Publishing to Microsoft 365 Copilot
Now I have a couple of options for publishing to Copilot. For my own testing I can use F5 to preview my agent, or I can provision it to share it with others. To share it more broadly I'd recommend submitting it to your organisation admin and having them publish it to the agent store. Make sure you're signed in to Microsoft 365 in the toolkit when taking these steps and you have the ability to upload custom apps.

Dataverse agent ready!
Now let's see how things are looking. In Power Apps, I have a model-driven app that lets me manage my conference sessions, of which I have a few.
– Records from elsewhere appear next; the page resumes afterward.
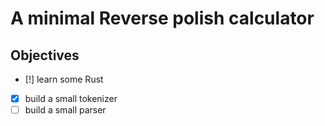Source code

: # A minimal Reverse polish calculator

## Objectives
 - [!] learn some Rust
 - [x] build a small tokenizer
 - [ ] build a small parser

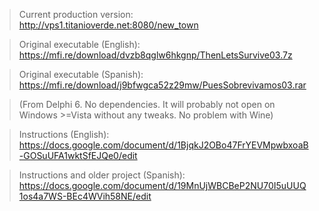 > Current production version: http://vps1.titanioverde.net:8080/new_town

> Original executable (English):
> https://mfi.re/download/dvzb8qglw6hkgnp/ThenLetsSurvive03.7z

> Original executable (Spanish):
> https://mfi.re/download/j9bfwgca52z29mw/PuesSobrevivamos03.rar

> (From Delphi 6. No dependencies. It will probably not open on Windows >=Vista without any tweaks. No problem with Wine)

> Instructions (English):
> https://docs.google.com/document/d/1BjqkJ2OBo47FrYEVMpwbxoaB-GOSuUFA1wktSfEJQe0/edit

> Instructions and older project (Spanish):
> https://docs.google.com/document/d/19MnUjWBCBeP2NU70I5uUUQ1os4a7WS-BEc4WVih58NE/edit
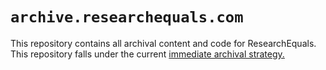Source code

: # `archive.researchequals.com`

This repository contains all archival content and code for ResearchEquals. This repository falls under the current [immediate archival strategy.](https://libscie.org/researchequals-archival-strategy/)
When I query Copilot about my conference sessions, it now reasons over my content in Dataverse and responds with it in mind when I prompt it with relevant queries.

Differences to publishing a Copilot Studio agent
Now, we'd be able to achieve most of this with a Copilot Studio agent published to Microsoft 365 Copilot, whether declarative or custom engine. The difference we have here, is that I'm now able to continue to develop my declarative agent further than what Copilot Studio lets me achieve, using capabilities like adaptive cards for API responses, and leveraging the Office JavaScript library for native interaction with the UX in Office applications.